Vem a pessoa tratar de assunto particular com o sacerdote e, durante a audiência, abre a bolsa ou tira do cinto o aparelho para atender a quem lhe queira falar. Numa destas visitas, suportei a interrupção do atendimento pastoral por três vezes, para que a pessoa atendesse aos chamados de seu celular. Na terceira, pedi que desligasse o aparelho para que nossa entrevista não ficasse prejudicada. Já tive o desprazer de, em aula, ver o aluno sair apressado da sala para atender, no corredor, o chamado do seu aparelho. Inaceitável!

Nas salas de espera dos aeroportos, é comum ouvir quem tome decisões ou dê orientações de negócios, em voz alta, por evidente necessidade de exibição. À beira das piscinas, nos clubes e nos hotéis de descanso, trançam de lá para cá, ouvido colado ao aparelho, os que, ao lado dos que tomam sol e repousam dos seus trabalhos, se sentem no direito de se comunicar com suas empresas, como se fossem decisões inadiáveis. Já é impossível ser importante – ou parecer sê-lo – sem ter um celular na cintura e usá-lo continuamente.

Um jornal francês trouxe, há alguns anos, dois longos artigos, um de psicólogo, outro de sociólogo, analisando a necessidade das pessoas de viverem grudadas ao pequeno aparelho e usá-lo em quase todo momento. Para o sociólogo a explicação é de a pessoa nunca conseguir desligar-se de seu trabalho e de suas atividades. Incapaz de parar, de fazer uma pausa, de cuidar de outra coisa que não seja algo ligado aos seus afazeres. Para o psicólogo, o uso constante do celular pode explicar-se pelo temor de se sentir sozinho.

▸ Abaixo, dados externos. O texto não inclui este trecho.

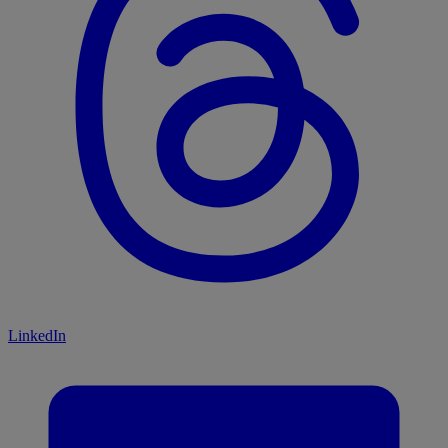
LinkedIn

Precisa estar sempre em comunicação, sentir-se sempre ligado e acompanhado, falando e ouvindo. Há como que uma fobia de se sentir só, um medo de encontrar-se consigo mesmo, uma neurose de isolamento. A estas duas possíveis explicações, poder-se-ia acrescentar a busca de certo prestígio em possuir um celular e exibi-lo. Dá “status”.

É claro que o progresso da técnica trouxe algo de útil, sobretudo ao médico que deve salvar vidas, ao viajante que deixa um parente enfermo em casa, às pessoas que exercem funções de alta responsabilidade social. Seria insânia negar a utilidade desse fácil meio de comunicação.

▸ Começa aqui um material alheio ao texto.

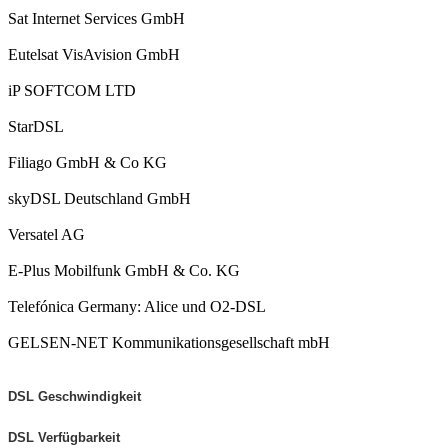
Sat Internet Services GmbH
Eutelsat VisAvision GmbH
iP SOFTCOM LTD
StarDSL
Filiago GmbH & Co KG
skyDSL Deutschland GmbH
Versatel AG
E-Plus Mobilfunk GmbH & Co. KG
Telefónica Germany: Alice und O2-DSL
GELSEN-NET Kommunikationsgesellschaft mbH
DSL Geschwindigkeit
DSL Verfügbarkeit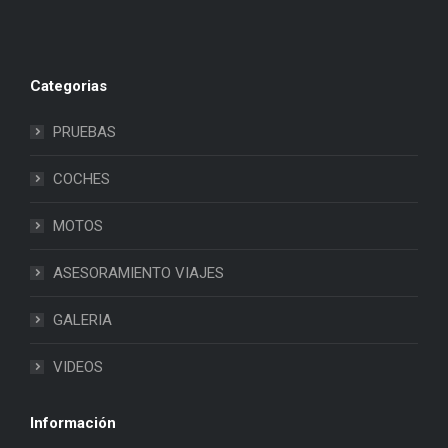
Categorias
PRUEBAS
COCHES
MOTOS
ASESORAMIENTO VIAJES
GALERIA
VIDEOS
Información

O de que se está tratando aqui é da compulsiva necessidade de possuir e usar um celular, como que – sem isto – a pessoa se devesse considerar inferior, carente, marginalizada. É moda. E moda é sempre algo de despótico.

Os romanos sabiam dizer as coisas sérias e profundas em poucas palavras. É deles a sentença: “Datur modus in rebus”, cujo sentido é: em todas as coisas deve haver certa moderação. É esta moderação que se está proclamando aqui e em outros muitos casos da vida cotidiana.